======== Source extract ========
JSON official site is where you should look at. It provides various libraries which can be used with Java, I've personally used this one, JSON-lib which is an implementation of the work in the site, so it has exactly the same class - methods etc in this page.
If you click the html links there you can find anything you want.
In short:
to create a json object and a json array, the code is:
JSONObject obj = new JSONObject();
obj.put("variable1", o1);
obj.put("variable2", o2);
JSONArray array = new JSONArray();
array.put(obj);
o1, o2, can be primitive types (long, int, boolean), Strings or Arrays.
The reverse process is fairly simple, I mean converting a string to json object/array.
String myString;
JSONObject obj = new JSONObject(myString);
JSONArray array = new JSONArray(myString);
In order to be correctly parsed you just have to know if you are parsing an array or an object.
Use google GSON library for this
public static <T> T getObject(final String jsonString, final Class<T> objectClass) {
Gson gson = new Gson();
return gson.fromJson(jsonString, objectClass);
}
http://iandjava.blogspot.in/2014/01/java-object-to-json-and-json-to-java.html
Like many stated already, A pretty simple way to do this using JSON.simple as below
import org.json.JSONObject;
String someJsonString = "{name:"MyNode", width:200, height:100}";
JSONObject jsonObj = new JSONObject(someJsonString);
And then use jsonObj to deal with JSON Object. e.g jsonObj.get("name");
As per the below link, JSON.simple is showing constant efficiency for both small and large JSON files
http://blog.takipi.com/the-ultimate-json-library-json-simple-vs-gson-vs-jackson-vs-json/
JSON IO is by far the easiest way to convert a JSON string or JSON input stream to a Java Object
String to Java Object
Object obj = JsonReader.jsonToJava("[\"Hello, World\"]");
https://code.google.com/p/json-io/
This is an old question and json-simple (https://code.google.com/p/json-simple/) could be a good solution at that time, but please consider that project seems not to be active for a while !
======== Study material ========
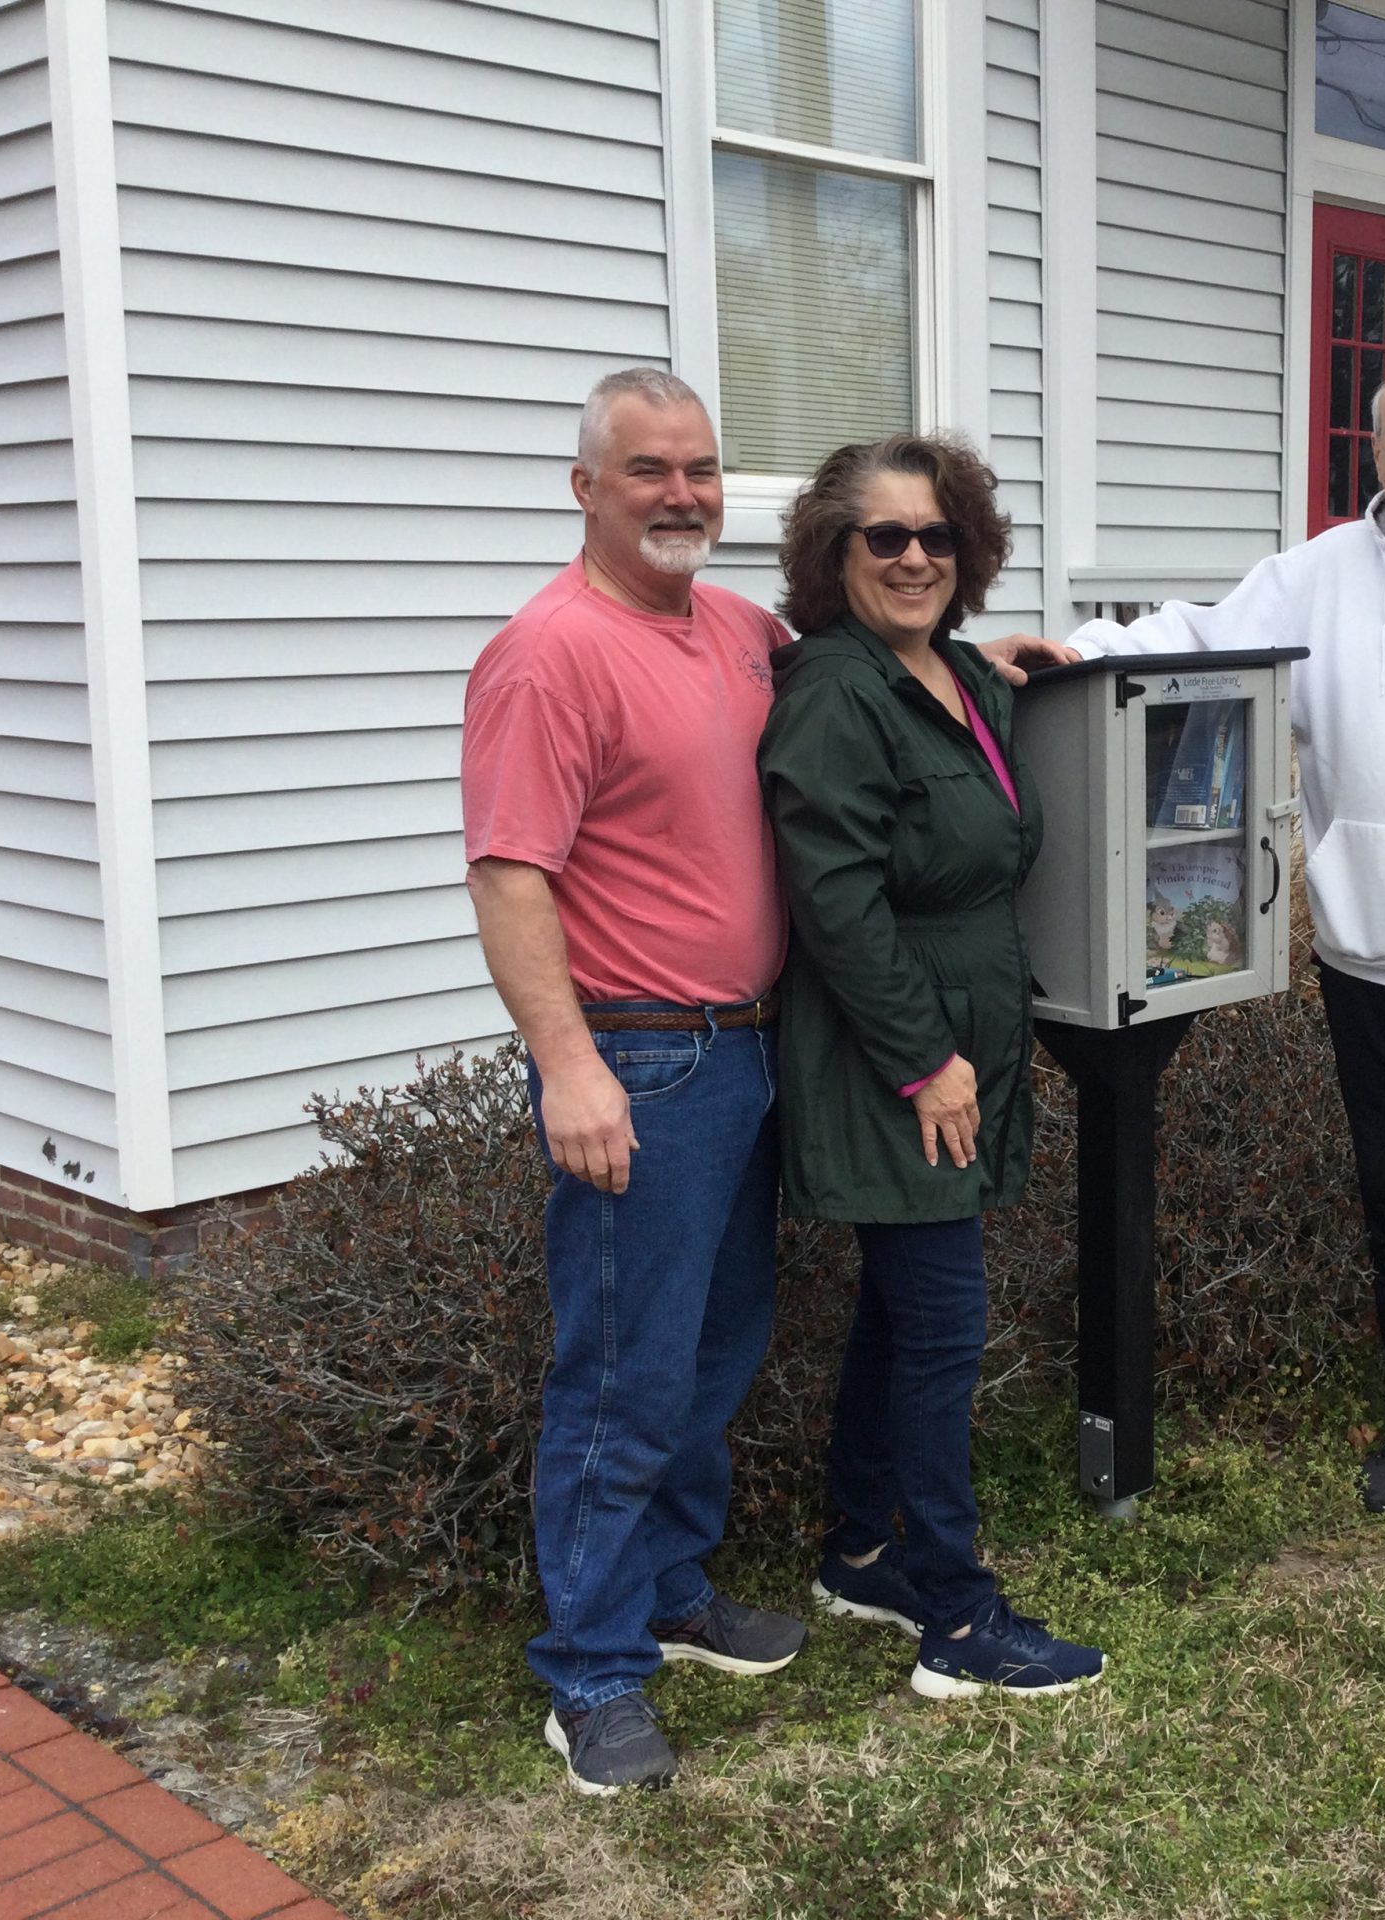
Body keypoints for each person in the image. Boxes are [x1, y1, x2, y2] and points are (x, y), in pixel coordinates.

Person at [988, 360, 1385, 1603]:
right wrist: (1075, 648)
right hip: (1367, 968)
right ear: (1376, 451)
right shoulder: (1320, 572)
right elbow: (1196, 632)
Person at [462, 367, 805, 1797]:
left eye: (702, 469)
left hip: (755, 1048)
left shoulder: (741, 629)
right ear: (587, 487)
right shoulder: (548, 652)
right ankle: (592, 1675)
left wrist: (1002, 667)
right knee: (618, 1374)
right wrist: (569, 1065)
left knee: (711, 1353)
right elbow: (509, 870)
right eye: (649, 469)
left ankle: (669, 1589)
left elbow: (870, 685)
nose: (683, 495)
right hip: (643, 1062)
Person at [758, 432, 1106, 1698]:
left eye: (936, 537)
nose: (914, 558)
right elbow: (835, 897)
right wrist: (925, 1063)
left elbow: (970, 736)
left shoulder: (949, 671)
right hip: (895, 1043)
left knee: (901, 1309)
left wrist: (1007, 668)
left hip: (961, 1026)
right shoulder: (834, 691)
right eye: (884, 538)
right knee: (944, 1325)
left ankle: (859, 1550)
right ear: (831, 554)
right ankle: (957, 1619)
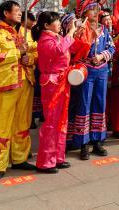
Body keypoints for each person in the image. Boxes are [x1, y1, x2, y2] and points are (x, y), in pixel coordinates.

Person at [0, 0, 38, 179]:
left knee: (23, 122)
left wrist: (29, 58)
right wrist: (17, 53)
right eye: (16, 11)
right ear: (6, 13)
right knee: (1, 124)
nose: (19, 13)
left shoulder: (26, 33)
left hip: (26, 81)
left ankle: (20, 158)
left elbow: (36, 52)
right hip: (5, 84)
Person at [67, 3, 114, 160]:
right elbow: (73, 50)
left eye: (97, 10)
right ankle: (83, 143)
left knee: (100, 103)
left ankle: (97, 140)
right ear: (84, 12)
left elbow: (112, 47)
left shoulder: (104, 29)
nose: (95, 12)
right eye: (91, 10)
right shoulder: (80, 28)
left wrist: (102, 56)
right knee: (84, 104)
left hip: (101, 70)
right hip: (85, 69)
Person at [33, 11, 77, 172]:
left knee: (61, 120)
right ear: (46, 25)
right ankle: (45, 161)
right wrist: (71, 33)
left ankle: (58, 156)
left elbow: (70, 48)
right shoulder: (45, 40)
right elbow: (58, 51)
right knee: (51, 122)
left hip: (62, 81)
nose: (59, 24)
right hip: (51, 82)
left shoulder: (57, 37)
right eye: (56, 21)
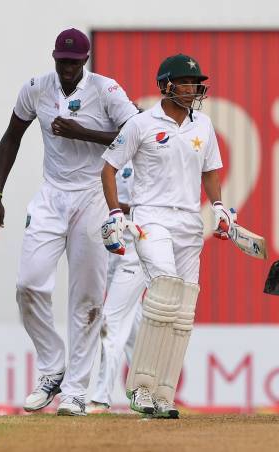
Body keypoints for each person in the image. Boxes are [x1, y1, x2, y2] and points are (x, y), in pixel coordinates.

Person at [0, 28, 139, 415]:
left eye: (73, 63)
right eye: (61, 61)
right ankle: (53, 366)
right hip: (52, 195)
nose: (67, 69)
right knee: (28, 284)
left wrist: (83, 133)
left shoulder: (105, 90)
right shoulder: (36, 88)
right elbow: (11, 137)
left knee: (87, 299)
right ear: (53, 57)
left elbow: (138, 133)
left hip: (93, 195)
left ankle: (74, 391)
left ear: (85, 60)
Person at [100, 54, 228, 418]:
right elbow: (108, 169)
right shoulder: (141, 124)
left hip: (189, 222)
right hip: (150, 219)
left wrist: (219, 207)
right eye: (185, 82)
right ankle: (140, 389)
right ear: (166, 85)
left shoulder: (202, 125)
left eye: (195, 83)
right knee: (165, 293)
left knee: (183, 310)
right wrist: (114, 213)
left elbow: (211, 171)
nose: (192, 89)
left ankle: (163, 392)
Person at [86, 164, 144, 414]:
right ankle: (147, 390)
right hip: (110, 248)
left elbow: (152, 202)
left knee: (111, 319)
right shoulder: (108, 154)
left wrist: (113, 204)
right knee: (133, 326)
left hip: (135, 247)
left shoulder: (146, 149)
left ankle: (101, 396)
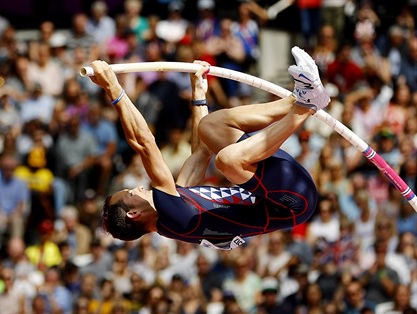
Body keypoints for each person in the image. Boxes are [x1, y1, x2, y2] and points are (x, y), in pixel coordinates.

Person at [93, 46, 329, 249]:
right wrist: (114, 89)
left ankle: (298, 98)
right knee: (227, 161)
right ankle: (305, 106)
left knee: (210, 126)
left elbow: (201, 152)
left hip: (279, 186)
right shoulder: (175, 218)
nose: (135, 188)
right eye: (129, 194)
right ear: (133, 214)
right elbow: (144, 144)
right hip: (292, 203)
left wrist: (198, 93)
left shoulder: (179, 203)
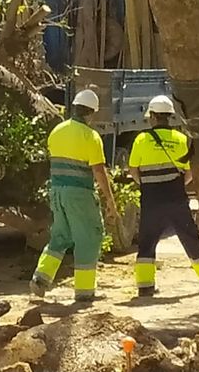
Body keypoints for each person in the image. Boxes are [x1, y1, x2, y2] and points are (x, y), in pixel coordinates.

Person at [31, 89, 120, 304]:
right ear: (92, 113)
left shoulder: (57, 131)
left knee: (61, 236)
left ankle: (41, 279)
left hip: (57, 192)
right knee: (89, 237)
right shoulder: (90, 137)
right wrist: (110, 200)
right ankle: (84, 291)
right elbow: (99, 171)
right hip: (79, 194)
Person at [128, 95, 199, 297]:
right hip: (176, 199)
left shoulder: (141, 140)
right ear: (170, 117)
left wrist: (148, 185)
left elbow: (133, 171)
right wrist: (177, 185)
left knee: (147, 242)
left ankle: (145, 287)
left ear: (153, 117)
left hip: (151, 200)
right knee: (191, 239)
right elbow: (190, 172)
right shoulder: (181, 139)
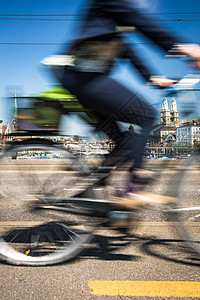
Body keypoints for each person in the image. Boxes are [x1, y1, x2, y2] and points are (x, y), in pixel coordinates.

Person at [52, 0, 200, 208]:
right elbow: (142, 23)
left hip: (81, 83)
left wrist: (156, 79)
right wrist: (187, 49)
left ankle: (86, 193)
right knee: (147, 115)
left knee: (124, 142)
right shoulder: (110, 4)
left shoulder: (115, 33)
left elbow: (132, 56)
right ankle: (132, 189)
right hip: (85, 79)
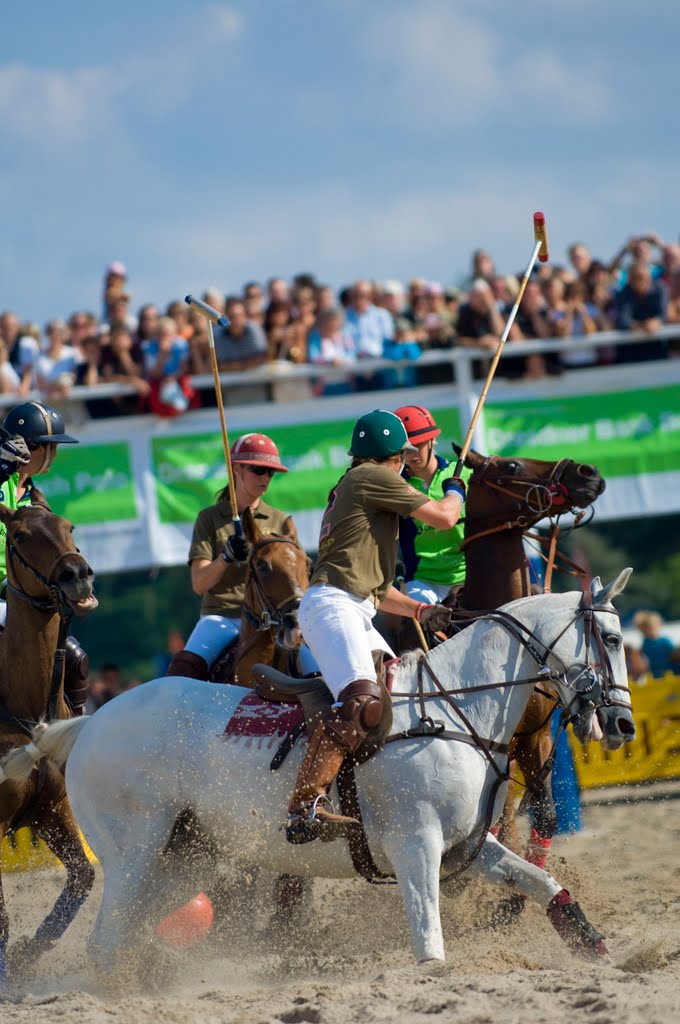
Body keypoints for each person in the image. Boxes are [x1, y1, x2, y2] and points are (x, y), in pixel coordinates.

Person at [286, 409, 466, 844]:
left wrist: (420, 612)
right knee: (363, 700)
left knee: (395, 694)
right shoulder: (371, 475)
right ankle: (305, 805)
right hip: (334, 605)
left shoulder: (361, 486)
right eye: (403, 455)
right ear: (393, 456)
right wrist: (456, 487)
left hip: (352, 604)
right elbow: (444, 517)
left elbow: (376, 590)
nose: (407, 462)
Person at [166, 432, 297, 680]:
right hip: (223, 618)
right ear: (236, 469)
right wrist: (225, 556)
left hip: (272, 623)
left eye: (271, 472)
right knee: (182, 673)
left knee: (317, 670)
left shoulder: (279, 521)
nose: (266, 478)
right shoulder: (210, 519)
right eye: (259, 470)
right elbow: (199, 583)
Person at [0, 401, 90, 714]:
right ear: (29, 447)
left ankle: (70, 731)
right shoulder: (3, 478)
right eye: (51, 447)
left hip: (14, 592)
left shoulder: (34, 495)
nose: (55, 454)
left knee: (75, 657)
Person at [393, 405, 472, 603]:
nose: (412, 455)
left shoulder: (462, 473)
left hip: (472, 575)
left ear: (433, 440)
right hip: (424, 581)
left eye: (418, 445)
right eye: (406, 450)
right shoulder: (394, 485)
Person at [632, 611, 678, 679]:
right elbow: (640, 659)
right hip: (656, 676)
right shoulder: (646, 643)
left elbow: (674, 655)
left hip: (671, 673)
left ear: (657, 626)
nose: (647, 632)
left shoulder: (665, 641)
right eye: (644, 631)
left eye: (650, 629)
========
• [Work instruction] Pick up the text on turning JSON strings into Java objects right after its last sentence and keep it going.

• [Response]
I suggest the Gson which is now hosted at: https://github.com/google/gson
If performance is your issue you can have a look at some benchmarks http://blog.takipi.com/the-ultimate-json-library-json-simple-vs-gson-vs-jackson-vs-json/ which compare.
Apart from www.json.org you can also implement your own parser using javacc and matching your personnal grammar/schema.
See this note on my blog : http://plindenbaum.blogspot.com/2008/07/parsing-json-with-javacc-my-notebook.html
I've written a library that uses json.org to parse JSON, but it will actually create a proxy of an interface for you. The code/JAR is on code.google.com.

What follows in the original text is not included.